Only lines containing "China" are wanted from the data below. Copy those lines.
Segment Start: DATASET CONTENT
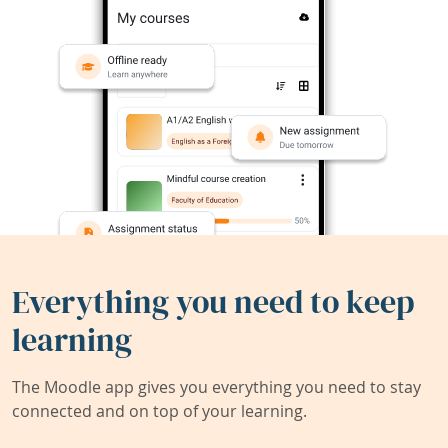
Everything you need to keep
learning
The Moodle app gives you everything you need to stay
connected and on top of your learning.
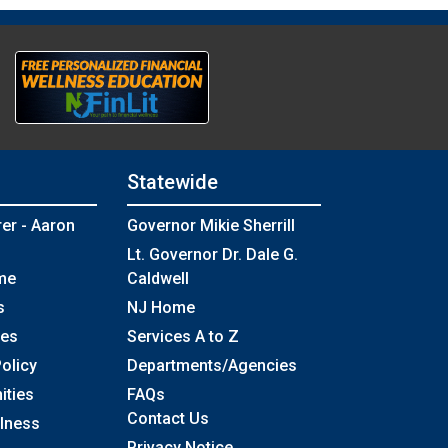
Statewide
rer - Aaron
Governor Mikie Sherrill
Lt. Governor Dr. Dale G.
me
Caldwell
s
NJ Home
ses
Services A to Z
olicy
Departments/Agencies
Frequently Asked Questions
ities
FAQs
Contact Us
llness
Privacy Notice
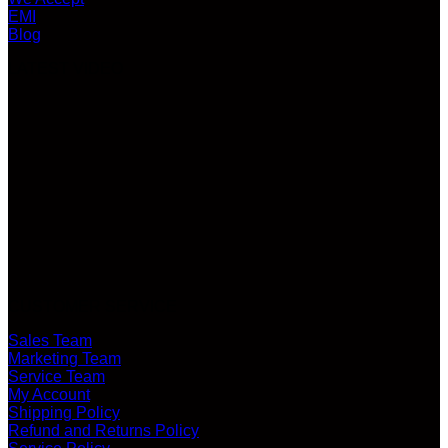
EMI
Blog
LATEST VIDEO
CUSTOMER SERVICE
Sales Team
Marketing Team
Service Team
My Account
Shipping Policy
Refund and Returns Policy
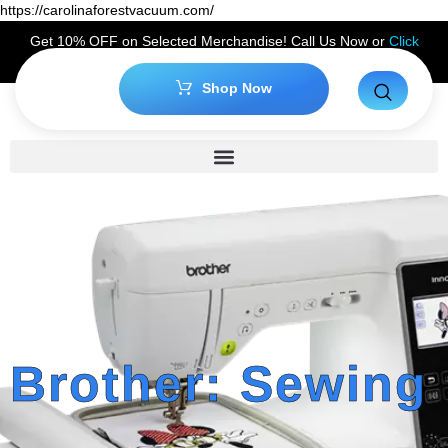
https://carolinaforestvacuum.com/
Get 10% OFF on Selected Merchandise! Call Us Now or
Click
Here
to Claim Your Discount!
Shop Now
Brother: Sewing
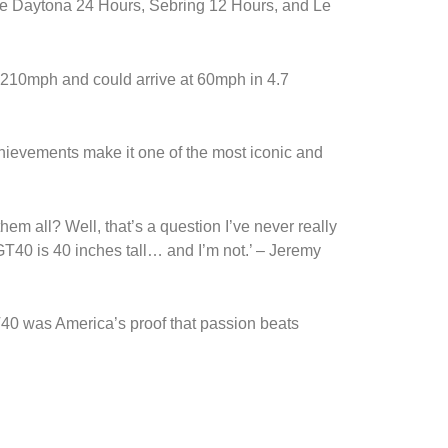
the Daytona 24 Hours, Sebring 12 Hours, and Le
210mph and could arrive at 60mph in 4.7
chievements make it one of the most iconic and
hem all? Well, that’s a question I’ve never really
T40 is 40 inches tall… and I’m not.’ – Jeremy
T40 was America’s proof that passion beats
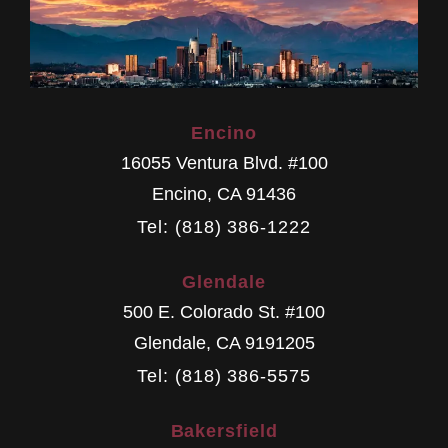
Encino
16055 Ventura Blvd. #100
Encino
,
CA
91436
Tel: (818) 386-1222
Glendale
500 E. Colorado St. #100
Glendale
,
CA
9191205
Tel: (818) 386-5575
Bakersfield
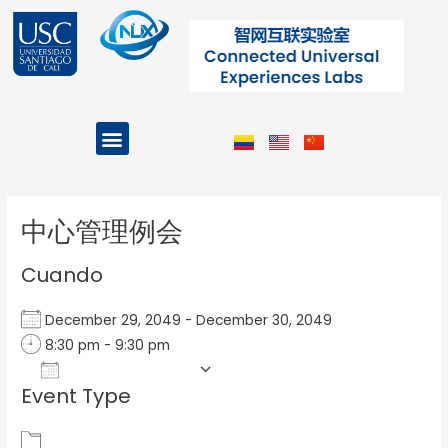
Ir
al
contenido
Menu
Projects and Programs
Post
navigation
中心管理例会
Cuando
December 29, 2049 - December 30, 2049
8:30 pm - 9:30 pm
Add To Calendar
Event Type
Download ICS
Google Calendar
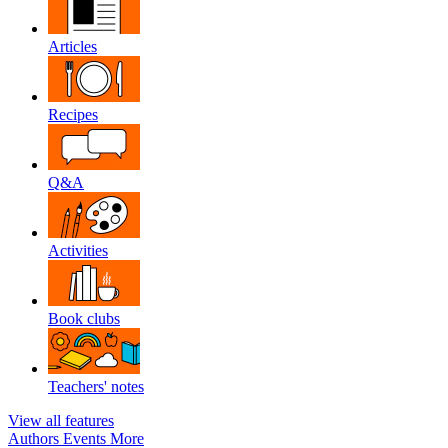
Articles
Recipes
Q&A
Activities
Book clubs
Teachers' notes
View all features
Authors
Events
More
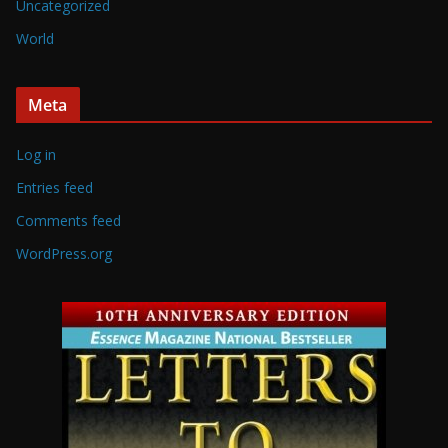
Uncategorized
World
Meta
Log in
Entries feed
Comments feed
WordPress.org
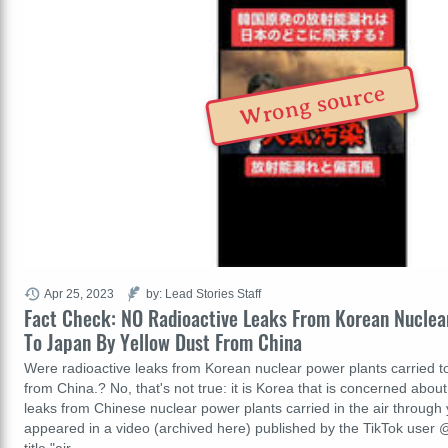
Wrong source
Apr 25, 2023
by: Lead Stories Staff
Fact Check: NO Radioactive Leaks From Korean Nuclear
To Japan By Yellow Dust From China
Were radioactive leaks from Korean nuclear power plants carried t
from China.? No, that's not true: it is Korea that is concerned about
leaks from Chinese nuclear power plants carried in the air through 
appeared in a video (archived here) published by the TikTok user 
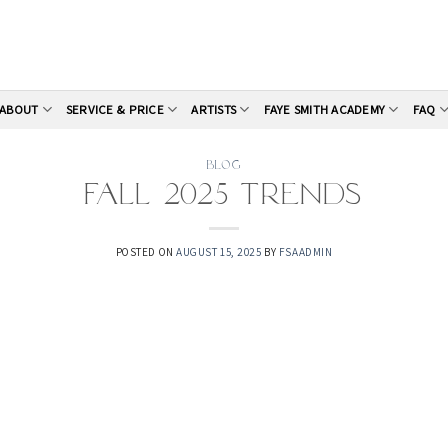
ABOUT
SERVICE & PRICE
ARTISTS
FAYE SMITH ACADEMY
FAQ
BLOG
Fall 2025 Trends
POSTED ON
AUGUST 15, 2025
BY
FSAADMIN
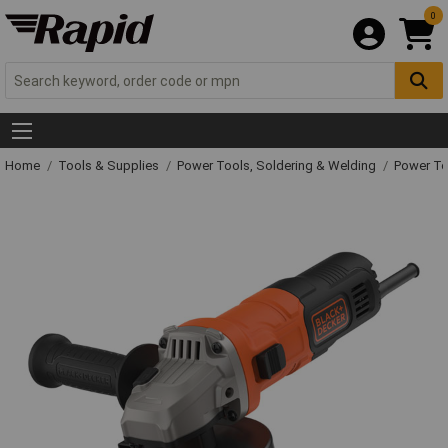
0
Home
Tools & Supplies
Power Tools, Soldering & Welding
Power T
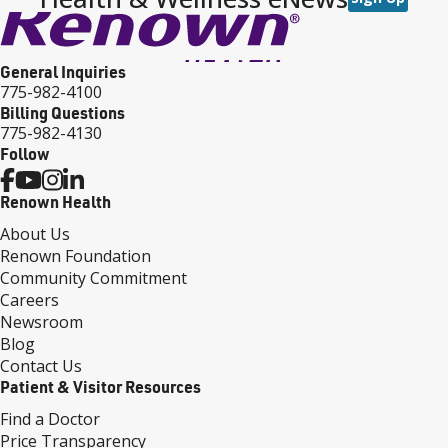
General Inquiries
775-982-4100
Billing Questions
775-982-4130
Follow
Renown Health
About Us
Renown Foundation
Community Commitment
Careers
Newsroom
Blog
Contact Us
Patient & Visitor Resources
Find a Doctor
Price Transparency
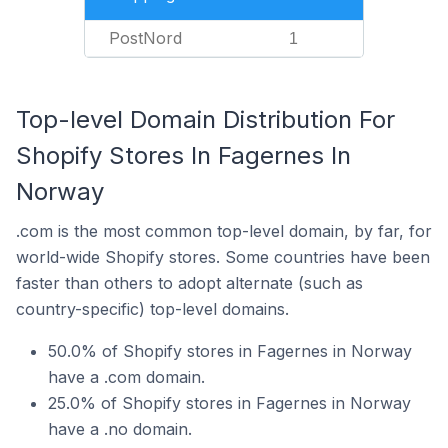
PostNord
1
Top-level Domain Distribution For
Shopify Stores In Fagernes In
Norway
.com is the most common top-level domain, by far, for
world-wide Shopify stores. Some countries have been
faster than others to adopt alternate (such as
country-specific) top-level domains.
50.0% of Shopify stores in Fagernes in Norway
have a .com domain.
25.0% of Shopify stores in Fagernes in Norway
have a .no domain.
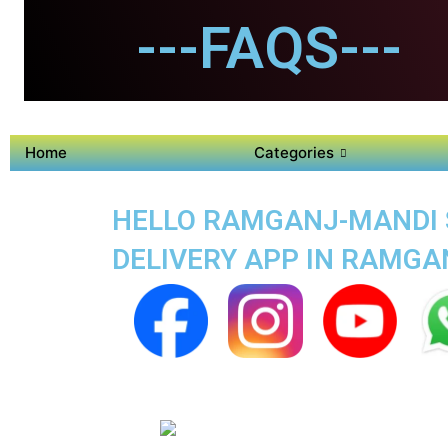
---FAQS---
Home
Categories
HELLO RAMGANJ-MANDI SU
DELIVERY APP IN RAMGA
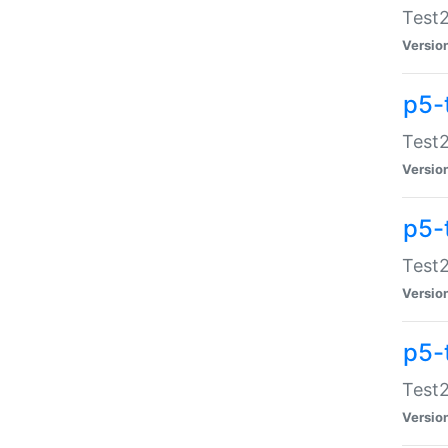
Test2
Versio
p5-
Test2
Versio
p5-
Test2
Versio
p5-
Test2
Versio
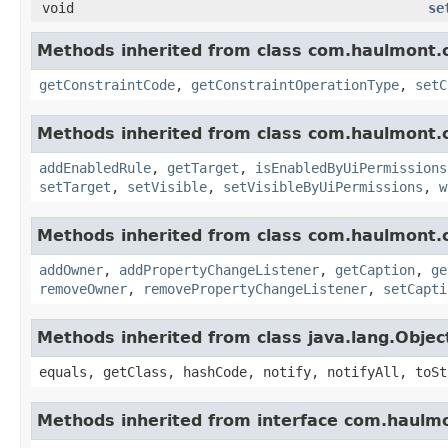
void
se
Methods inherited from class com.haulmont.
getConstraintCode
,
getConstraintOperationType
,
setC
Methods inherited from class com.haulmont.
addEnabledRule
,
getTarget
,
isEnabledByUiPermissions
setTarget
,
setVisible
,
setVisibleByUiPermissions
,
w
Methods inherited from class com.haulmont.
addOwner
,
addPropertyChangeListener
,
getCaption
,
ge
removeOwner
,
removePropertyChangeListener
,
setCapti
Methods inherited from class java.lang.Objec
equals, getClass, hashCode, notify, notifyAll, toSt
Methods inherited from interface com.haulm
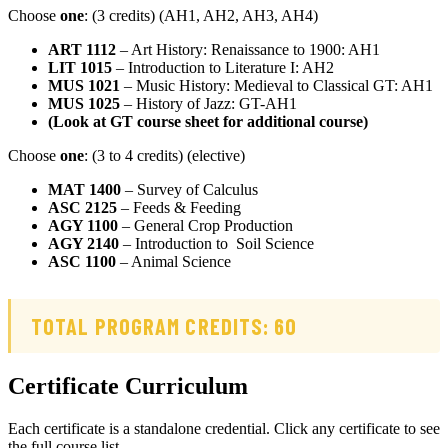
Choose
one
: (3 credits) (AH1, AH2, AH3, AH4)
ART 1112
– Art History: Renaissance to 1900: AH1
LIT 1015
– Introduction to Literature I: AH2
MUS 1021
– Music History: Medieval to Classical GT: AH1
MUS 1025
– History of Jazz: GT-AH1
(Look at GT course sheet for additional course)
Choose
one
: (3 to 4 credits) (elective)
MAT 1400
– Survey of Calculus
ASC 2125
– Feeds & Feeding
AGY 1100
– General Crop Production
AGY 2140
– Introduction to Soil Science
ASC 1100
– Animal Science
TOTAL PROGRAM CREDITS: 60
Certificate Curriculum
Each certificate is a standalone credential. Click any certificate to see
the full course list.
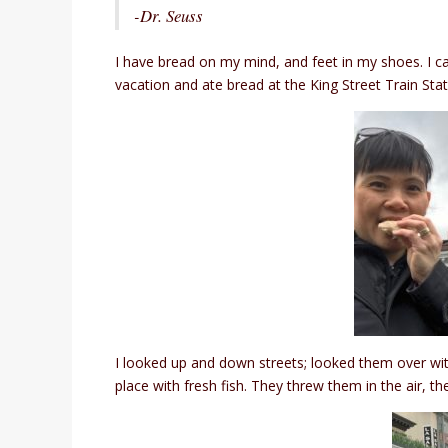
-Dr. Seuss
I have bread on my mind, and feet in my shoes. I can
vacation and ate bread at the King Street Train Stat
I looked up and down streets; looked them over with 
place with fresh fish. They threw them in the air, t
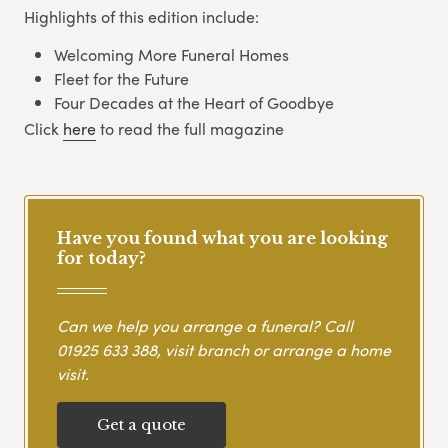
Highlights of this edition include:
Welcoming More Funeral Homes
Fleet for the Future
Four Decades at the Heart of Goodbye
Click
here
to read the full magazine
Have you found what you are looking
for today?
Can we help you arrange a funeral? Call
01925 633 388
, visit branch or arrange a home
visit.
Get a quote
Segment End: DATASET CONTENT
● EXERCISE SOLUTION:
To Japan By Yellow Dust From China
from China.? No, that's not true: it is Korea that is concerned about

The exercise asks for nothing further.